In the case of a weak interaction limit (De Baerdemacker 2017), i.e. \[\begin{equation} g_{jk} G_l^m \ll h_{aa} - h_{ii} \thinspace , \end{equation}\] the geminal coefficients can be approximated by \[\begin{equation} G_i^a = - \frac{g_{ai}}{2(h_{aa} - h_{ii})} \end{equation}\] at first order. This is especially useful as a better initial guess for the Newton algorithm.
In order to set up a procedure to solve these equations, let us first collect the \((K-N_P) \thinspace N_P\) (unknown) coefficients that appear in the AP1roG pSE equations (cfr. equation \(\eqref{eq:pse_ap1rog_real_orbitals}\)) in a coefficient vector \[\begin{equation} \vb{g} = (G_1^{N_P+1}, \ldots, G_1^K, G_2^{N_P+1}, \ldots, G_2^K, \ldots, G_i^a, \ldots, G_{N_P}^{N_P+1}, \ldots, G_{N_P}^K) \thinspace , \end{equation}\] and label them by indices \(\mu = 1, \ldots, (K-N_P) \thinspace N_P\).
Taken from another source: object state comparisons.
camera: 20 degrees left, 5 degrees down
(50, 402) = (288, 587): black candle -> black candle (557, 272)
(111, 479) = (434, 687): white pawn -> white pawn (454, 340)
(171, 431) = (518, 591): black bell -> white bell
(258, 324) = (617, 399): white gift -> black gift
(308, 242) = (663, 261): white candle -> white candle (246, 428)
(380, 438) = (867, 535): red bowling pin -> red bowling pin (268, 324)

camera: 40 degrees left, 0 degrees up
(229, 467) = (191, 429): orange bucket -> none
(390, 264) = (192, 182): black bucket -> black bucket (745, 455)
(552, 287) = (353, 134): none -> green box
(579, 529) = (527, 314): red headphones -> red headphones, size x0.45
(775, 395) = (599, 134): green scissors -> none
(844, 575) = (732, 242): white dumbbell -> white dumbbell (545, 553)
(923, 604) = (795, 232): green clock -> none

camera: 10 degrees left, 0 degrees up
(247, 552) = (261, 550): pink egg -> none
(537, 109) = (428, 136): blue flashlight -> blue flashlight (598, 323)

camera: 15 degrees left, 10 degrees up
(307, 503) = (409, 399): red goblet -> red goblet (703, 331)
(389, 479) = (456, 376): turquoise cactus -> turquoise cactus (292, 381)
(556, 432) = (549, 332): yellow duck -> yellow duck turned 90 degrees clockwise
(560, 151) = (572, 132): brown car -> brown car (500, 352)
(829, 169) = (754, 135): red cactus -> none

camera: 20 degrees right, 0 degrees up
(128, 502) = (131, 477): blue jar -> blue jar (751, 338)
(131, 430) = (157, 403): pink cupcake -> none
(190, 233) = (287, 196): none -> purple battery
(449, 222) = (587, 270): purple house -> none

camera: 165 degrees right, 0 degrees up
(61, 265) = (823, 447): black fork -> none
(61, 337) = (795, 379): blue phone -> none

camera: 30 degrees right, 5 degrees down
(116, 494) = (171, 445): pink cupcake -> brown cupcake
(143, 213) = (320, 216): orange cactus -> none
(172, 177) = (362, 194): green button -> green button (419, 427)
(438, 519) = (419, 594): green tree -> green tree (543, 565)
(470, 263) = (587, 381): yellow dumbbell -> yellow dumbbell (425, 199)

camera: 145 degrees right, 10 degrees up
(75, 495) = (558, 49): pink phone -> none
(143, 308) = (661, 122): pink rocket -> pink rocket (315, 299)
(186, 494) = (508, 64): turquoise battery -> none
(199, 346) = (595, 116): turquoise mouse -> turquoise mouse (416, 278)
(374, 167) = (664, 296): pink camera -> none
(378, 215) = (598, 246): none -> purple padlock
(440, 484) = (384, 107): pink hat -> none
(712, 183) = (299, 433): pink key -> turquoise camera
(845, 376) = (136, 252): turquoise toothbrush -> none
When working in a computer environment, in which we will let \[\begin{align} i = 0, \ldots, N_P-1 \\ a = N_P, \ldots, K-1 \thinspace , \end{align}\] the conversion from the coefficient matrix \(\vb{G}\) (with elements \(G^a_i\), see equations \(\eqref{eq:coefficients_ap1rog_matrix_1}\) and \(\eqref{eq:coefficients_ap1rog_matrix_2}\)) to the coefficient vector \(\vb{g}\) (with elements \(g_\mu\)) can be done using \[\begin{equation} \label{eq:a_i_to_mu} \mu = (K - N_P) \thinspace i + a \thinspace , \end{equation}\] with \[\begin{equation} \mu = 0, \ldots, (K-N_P) N_P - 1 \thinspace . \end{equation}\] To go from the vector index \(\mu\) to the matrix indices \(i\) and \(a\), we can use the following formulas: \[\begin{align} &i = \lfloor{ \frac{\mu}{K - N_P} \rfloor} \\ &a = \mu \bmod(K - N_P) + N_P \thinspace . % use \bmod because I don't want a leading whitespace before mod \end{align}\]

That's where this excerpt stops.